SET TASK
Recast the listing below as a Markdown table with the columns Row and Text, from its first line through the line containing "Time read: 6.16", both included. Number each line, and leave out blank lines.
####################
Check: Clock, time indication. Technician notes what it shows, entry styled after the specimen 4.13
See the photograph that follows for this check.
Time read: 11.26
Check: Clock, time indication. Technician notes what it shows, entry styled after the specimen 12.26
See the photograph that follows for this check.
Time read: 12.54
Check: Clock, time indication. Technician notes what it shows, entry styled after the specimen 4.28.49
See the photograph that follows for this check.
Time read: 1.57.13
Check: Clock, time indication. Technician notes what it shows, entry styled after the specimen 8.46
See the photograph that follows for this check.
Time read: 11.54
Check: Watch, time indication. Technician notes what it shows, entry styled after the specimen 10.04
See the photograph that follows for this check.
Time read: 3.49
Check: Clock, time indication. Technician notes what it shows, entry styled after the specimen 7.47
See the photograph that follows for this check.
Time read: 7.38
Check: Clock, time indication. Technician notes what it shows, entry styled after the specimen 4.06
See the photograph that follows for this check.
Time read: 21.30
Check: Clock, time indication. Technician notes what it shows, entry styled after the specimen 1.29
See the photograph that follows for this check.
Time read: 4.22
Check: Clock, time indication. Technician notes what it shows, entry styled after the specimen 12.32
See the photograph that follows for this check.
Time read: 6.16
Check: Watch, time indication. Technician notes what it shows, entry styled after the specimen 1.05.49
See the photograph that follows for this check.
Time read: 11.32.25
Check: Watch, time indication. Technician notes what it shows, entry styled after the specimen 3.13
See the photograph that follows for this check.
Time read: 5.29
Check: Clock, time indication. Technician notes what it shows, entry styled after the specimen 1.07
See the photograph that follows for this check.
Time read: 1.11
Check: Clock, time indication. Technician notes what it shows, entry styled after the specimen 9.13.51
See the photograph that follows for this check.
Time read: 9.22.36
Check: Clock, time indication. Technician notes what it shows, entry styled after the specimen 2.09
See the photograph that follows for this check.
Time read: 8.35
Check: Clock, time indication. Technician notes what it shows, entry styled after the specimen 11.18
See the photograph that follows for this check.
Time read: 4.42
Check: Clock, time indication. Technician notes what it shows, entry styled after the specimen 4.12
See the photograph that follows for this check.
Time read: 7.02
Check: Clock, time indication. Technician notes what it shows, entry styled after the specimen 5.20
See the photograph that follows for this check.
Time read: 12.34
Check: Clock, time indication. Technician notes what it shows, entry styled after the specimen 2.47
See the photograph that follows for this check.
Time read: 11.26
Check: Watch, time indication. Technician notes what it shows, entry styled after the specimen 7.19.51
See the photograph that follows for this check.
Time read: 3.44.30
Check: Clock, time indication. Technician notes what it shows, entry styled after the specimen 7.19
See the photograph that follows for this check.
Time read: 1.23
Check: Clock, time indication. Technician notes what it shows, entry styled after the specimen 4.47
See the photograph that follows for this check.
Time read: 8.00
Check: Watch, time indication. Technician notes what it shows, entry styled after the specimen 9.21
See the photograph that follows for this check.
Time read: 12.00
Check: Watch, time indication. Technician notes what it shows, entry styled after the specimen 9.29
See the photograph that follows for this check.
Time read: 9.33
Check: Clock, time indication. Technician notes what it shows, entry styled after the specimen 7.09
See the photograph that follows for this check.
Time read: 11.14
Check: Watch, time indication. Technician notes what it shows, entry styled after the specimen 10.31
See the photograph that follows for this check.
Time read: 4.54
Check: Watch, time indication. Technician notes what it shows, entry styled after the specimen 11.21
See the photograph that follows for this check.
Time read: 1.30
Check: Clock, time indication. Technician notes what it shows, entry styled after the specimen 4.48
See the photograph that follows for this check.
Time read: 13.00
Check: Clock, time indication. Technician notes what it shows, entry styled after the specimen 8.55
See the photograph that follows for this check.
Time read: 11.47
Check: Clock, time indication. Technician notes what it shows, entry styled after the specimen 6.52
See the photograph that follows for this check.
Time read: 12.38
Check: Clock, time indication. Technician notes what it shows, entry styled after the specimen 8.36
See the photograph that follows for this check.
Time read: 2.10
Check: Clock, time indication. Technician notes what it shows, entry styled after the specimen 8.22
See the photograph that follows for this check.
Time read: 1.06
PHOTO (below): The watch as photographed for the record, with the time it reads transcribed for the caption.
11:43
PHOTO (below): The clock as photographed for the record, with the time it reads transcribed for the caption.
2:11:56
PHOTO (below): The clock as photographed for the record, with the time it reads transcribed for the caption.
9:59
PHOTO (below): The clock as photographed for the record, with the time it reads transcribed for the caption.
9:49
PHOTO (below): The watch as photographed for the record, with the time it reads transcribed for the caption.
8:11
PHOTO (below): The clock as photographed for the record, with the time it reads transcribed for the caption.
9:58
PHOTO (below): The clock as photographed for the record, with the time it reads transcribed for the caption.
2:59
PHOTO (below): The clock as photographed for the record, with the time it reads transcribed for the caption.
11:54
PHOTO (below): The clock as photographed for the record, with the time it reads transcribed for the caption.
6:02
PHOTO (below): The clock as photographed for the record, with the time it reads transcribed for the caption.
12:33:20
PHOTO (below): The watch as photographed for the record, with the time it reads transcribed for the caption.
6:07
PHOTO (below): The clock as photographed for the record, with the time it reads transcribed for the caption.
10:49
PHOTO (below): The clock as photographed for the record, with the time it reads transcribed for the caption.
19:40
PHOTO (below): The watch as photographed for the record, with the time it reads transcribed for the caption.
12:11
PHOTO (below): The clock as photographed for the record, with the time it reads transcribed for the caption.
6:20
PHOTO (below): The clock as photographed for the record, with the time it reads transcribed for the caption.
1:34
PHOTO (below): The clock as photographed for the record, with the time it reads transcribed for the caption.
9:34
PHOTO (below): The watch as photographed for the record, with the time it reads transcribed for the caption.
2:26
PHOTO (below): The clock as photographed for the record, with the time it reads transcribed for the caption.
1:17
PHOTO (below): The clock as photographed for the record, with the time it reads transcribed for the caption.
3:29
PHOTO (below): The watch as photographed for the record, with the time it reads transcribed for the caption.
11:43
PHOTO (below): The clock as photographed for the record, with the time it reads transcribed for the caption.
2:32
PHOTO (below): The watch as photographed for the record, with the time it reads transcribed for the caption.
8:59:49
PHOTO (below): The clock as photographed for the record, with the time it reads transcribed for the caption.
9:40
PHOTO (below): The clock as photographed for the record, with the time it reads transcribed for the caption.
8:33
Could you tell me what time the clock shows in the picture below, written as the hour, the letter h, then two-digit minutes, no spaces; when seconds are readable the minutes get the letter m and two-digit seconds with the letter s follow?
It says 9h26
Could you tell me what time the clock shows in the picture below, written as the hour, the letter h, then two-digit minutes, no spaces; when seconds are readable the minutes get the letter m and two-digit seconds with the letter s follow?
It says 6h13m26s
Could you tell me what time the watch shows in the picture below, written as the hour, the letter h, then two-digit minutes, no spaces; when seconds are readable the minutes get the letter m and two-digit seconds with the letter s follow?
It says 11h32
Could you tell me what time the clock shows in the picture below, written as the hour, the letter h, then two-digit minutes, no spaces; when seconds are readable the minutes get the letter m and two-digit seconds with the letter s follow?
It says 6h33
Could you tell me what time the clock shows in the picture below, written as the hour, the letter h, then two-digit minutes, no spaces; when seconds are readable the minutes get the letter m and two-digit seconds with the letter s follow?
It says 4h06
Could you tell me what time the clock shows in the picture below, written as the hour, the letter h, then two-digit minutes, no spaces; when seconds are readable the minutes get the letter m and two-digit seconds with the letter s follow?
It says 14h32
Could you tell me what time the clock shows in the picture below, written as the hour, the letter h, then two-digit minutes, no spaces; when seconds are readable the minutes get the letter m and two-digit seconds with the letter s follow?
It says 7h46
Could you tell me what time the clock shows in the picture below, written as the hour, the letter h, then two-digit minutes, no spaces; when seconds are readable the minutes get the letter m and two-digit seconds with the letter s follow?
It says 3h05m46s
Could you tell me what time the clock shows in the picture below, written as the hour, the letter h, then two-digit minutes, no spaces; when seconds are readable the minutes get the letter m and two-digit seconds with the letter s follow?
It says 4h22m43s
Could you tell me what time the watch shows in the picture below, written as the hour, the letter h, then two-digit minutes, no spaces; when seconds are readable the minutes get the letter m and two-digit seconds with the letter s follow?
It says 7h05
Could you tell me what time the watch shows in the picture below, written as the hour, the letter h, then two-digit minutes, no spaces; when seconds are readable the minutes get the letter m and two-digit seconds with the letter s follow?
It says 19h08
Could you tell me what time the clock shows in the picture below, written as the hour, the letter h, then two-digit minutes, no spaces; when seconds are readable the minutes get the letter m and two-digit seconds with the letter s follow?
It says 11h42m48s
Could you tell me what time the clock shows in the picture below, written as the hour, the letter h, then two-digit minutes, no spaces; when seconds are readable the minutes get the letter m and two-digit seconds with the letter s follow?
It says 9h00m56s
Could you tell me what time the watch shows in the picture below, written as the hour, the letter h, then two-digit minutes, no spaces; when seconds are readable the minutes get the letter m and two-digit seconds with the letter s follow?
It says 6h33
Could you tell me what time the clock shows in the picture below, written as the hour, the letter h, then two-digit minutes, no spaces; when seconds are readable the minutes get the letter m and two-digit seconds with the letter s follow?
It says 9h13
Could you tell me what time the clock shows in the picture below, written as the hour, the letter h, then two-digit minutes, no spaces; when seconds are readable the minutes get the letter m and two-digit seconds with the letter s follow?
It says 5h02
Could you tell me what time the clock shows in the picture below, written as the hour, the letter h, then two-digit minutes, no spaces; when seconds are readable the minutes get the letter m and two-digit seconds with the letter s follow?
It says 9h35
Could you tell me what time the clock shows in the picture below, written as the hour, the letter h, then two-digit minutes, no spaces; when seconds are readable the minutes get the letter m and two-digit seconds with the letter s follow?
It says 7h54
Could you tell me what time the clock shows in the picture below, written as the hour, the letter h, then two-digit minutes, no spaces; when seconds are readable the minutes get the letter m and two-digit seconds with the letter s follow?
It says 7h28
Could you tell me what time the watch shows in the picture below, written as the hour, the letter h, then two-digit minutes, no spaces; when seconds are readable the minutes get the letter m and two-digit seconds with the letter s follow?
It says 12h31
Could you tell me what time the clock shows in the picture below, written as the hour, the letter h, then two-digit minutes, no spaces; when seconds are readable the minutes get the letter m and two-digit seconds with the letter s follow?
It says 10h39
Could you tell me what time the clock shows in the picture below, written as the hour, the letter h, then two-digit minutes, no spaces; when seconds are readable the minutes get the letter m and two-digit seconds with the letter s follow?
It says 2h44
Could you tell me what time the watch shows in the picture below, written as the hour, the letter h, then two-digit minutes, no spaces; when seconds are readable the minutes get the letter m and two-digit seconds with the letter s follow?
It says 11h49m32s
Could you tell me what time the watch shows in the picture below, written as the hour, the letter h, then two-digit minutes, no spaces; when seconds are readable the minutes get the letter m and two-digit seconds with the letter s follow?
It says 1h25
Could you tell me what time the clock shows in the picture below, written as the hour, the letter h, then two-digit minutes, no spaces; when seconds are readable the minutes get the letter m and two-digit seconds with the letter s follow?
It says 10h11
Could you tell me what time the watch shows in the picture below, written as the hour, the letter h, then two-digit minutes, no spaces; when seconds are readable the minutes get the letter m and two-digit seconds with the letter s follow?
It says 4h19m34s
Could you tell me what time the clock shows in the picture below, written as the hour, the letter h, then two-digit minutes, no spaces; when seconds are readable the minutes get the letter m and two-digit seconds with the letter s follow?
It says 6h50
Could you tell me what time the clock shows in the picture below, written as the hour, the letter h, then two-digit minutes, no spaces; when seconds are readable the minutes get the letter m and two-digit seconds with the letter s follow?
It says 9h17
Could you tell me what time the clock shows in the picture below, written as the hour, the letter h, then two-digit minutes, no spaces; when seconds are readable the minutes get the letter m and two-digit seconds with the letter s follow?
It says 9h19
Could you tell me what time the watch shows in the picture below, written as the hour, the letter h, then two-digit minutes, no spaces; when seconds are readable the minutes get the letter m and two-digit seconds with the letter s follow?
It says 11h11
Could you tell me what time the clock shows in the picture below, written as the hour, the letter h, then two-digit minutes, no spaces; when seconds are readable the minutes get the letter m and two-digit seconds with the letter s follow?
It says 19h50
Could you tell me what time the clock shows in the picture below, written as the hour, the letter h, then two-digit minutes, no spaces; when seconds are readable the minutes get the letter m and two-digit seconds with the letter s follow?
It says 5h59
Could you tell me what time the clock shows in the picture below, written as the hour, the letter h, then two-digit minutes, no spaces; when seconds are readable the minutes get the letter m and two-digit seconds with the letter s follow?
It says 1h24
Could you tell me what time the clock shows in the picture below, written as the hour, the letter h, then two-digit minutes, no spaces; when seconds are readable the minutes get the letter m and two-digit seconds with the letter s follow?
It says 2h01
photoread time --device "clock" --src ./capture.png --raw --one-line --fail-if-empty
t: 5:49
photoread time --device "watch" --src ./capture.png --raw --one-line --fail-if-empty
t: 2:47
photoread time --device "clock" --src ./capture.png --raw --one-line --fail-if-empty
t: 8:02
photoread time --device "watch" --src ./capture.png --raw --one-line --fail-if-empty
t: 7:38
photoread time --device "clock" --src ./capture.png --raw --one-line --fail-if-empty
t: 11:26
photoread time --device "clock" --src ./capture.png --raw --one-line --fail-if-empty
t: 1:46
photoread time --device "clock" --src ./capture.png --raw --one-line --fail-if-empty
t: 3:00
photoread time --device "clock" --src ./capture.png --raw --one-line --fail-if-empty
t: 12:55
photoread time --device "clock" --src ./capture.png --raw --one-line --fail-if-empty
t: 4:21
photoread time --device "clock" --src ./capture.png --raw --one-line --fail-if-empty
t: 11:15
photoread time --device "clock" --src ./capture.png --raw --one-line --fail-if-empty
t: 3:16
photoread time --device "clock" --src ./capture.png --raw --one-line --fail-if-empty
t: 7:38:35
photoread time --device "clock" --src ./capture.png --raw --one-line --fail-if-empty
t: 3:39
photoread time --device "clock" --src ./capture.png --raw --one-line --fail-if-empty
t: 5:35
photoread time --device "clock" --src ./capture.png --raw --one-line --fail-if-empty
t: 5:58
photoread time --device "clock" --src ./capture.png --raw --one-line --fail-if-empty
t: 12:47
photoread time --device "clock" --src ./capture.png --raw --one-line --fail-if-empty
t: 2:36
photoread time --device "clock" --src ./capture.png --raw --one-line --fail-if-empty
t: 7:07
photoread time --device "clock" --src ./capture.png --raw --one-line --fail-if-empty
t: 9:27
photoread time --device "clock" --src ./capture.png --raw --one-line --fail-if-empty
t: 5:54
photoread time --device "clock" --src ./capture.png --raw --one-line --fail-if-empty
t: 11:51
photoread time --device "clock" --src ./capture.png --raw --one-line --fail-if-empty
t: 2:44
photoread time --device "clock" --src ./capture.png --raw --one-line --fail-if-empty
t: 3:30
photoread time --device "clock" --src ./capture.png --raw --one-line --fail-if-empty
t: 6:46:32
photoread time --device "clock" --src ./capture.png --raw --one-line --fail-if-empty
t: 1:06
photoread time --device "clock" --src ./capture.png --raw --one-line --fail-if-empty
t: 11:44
####################
THE RESPONSE
| Row | Text |
|---|---|
| 1 | Check: Clock, time indication. Technician notes what it shows, entry styled after the specimen 4.13 |
| 2 | See the photograph that follows for this check. |
| 3 | Time read: 11.26 |
| 4 | Check: Clock, time indication. Technician notes what it shows, entry styled after the specimen 12.26 |
| 5 | See the photograph that follows for this check. |
| 6 | Time read: 12.54 |
| 7 | Check: Clock, time indication. Technician notes what it shows, entry styled after the specimen 4.28.49 |
| 8 | See the photograph that follows for this check. |
| 9 | Time read: 1.57.13 |
| 10 | Check: Clock, time indication. Technician notes what it shows, entry styled after the specimen 8.46 |
| 11 | See the photograph that follows for this check. |
| 12 | Time read: 11.54 |
| 13 | Check: Watch, time indication. Technician notes what it shows, entry styled after the specimen 10.04 |
| 14 | See the photograph that follows for this check. |
| 15 | Time read: 3.49 |
| 16 | Check: Clock, time indication. Technician notes what it shows, entry styled after the specimen 7.47 |
| 17 | See the photograph that follows for this check. |
| 18 | Time read: 7.38 |
| 19 | Check: Clock, time indication. Technician notes what it shows, entry styled after the specimen 4.06 |
| 20 | See the photograph that follows for this check. |
| 21 | Time read: 21.30 |
| 22 | Check: Clock, time indication. Technician notes what it shows, entry styled after the specimen 1.29 |
| 23 | See the photograph that follows for this check. |
| 24 | Time read: 4.22 |
| 25 | Check: Clock, time indication. Technician notes what it shows, entry styled after the specimen 12.32 |
| 26 | See the photograph that follows for this check. |
| 27 | Time read: 6.16 |